People familiar with the decision said that Procore has closed on more than $150 million in funding at a valuation of about $5 billion. New investors in the round include D1 Capital Partners, the investment firm run by Dan Sundheim, according to Bloomberg, which also reported that “Procore could still go public this year if markets stabilize.”
Last September, we reported that an IPO could value 17-year-old Procore at more than $4 billion, according to Bloomberg, which cited “people with knowledge of the matter.” In December, we covered how the company had tripled its valuation to nearly $3 billion after raising a $75 million Series H from Tiger Global Management. That was up from a $1 billion valuation just two years prior when Procore raised $50 million in a Series G round from ICONIQ Capital. Since it was founded in 2003, Procore has raised just over $300 million in funding, according to Crunchbase data.
Procore, which operates as a SaaS company, has seen impressive growth in recent years. As of August 2019, it had more than 1,800 employees, up 600 compared to a year ago, across 13 offices globally.
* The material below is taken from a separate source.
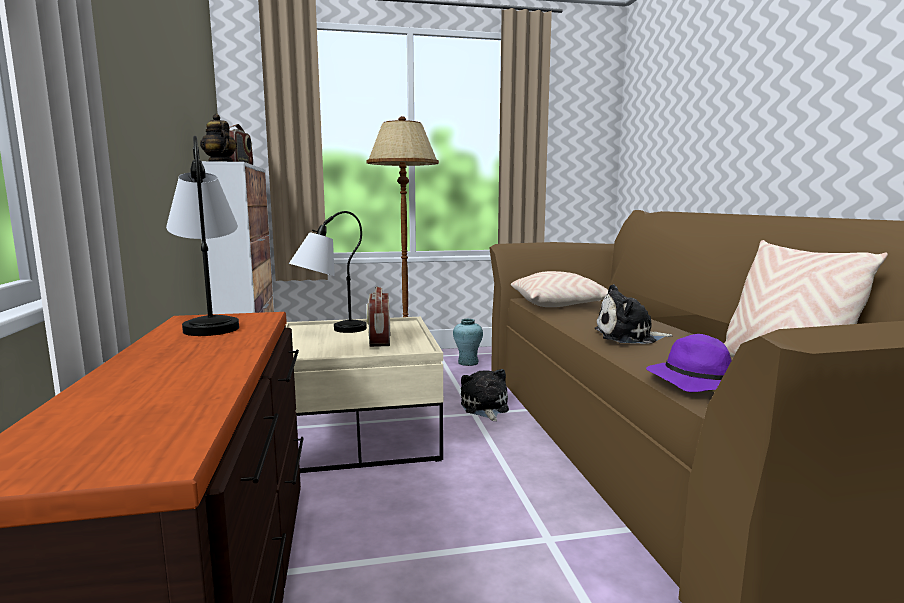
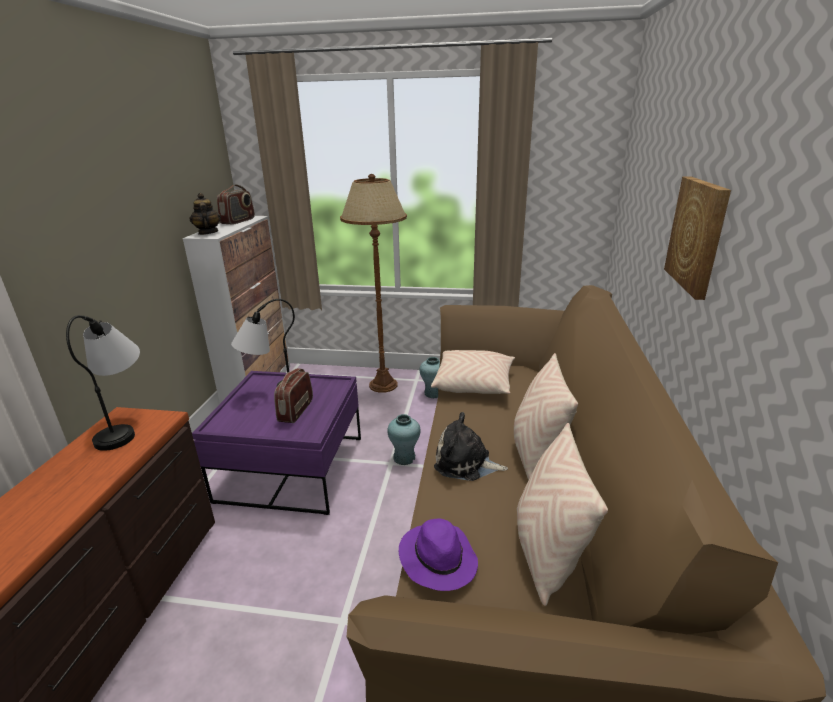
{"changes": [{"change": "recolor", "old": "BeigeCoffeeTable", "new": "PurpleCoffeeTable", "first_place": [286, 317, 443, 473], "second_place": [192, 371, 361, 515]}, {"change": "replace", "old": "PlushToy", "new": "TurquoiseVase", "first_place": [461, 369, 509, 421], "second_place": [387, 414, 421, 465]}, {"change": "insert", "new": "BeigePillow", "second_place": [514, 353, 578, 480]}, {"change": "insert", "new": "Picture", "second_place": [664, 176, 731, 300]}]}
Procore saw its annual recurring revenue surge from under $10 million in 2014 to over $250 million last August.
In its S-1, Procore shed more light on its financials. It revealed both increased revenue and net loss in 2019. Specifically, the company’s revenue surged 55 percent in 2019 to $289.2 million compared with $186.4 million in 2018. At the same time, its net loss was up by 46.5 percent to $83.1 million in 2019 compared to $56.7 million in 2018.
Also, Procore revealed it had an accumulated deficit of $300.8 million at the end of last year.
Meanwhile, customer count nearly doubled from 4,310 at the end of 2017 to 8,506 at the end of 2019. It also has more than 1.3 million users.
Like other SaaS operators, Procore sells its products on a subscription basis for a fixed fee with pricing generally based on the number and mix of products and the annual construction volume contracted to run on its platform. As its customers subscribe to additional products, or increase the annual construction volume contracted to run on Procore’s platform, the company generates more revenue.
In citing its risk factors, Procore acknowledged a couple of things. Notably, it admitted “to a history of losses,” and that it “may not be able to achieve or sustain profitability in the future.” It also acknowledged that its business may be “significantly impacted” by changes in the “related reductions in spend across the construction industry.” No doubt that a downturn resulting in a slowdown in development would be harmful to Procore’s business.
As we’ve reported extensively, construction tech is one of those spaces that has not been considered traditionally sexy. It is, however, an industry that is growing both in terms of the number of companies receiving funding in the space and in terms of more mainstream investor interest. It’s also seeing more exits, although now we may be seeing less IPOs and more M&As.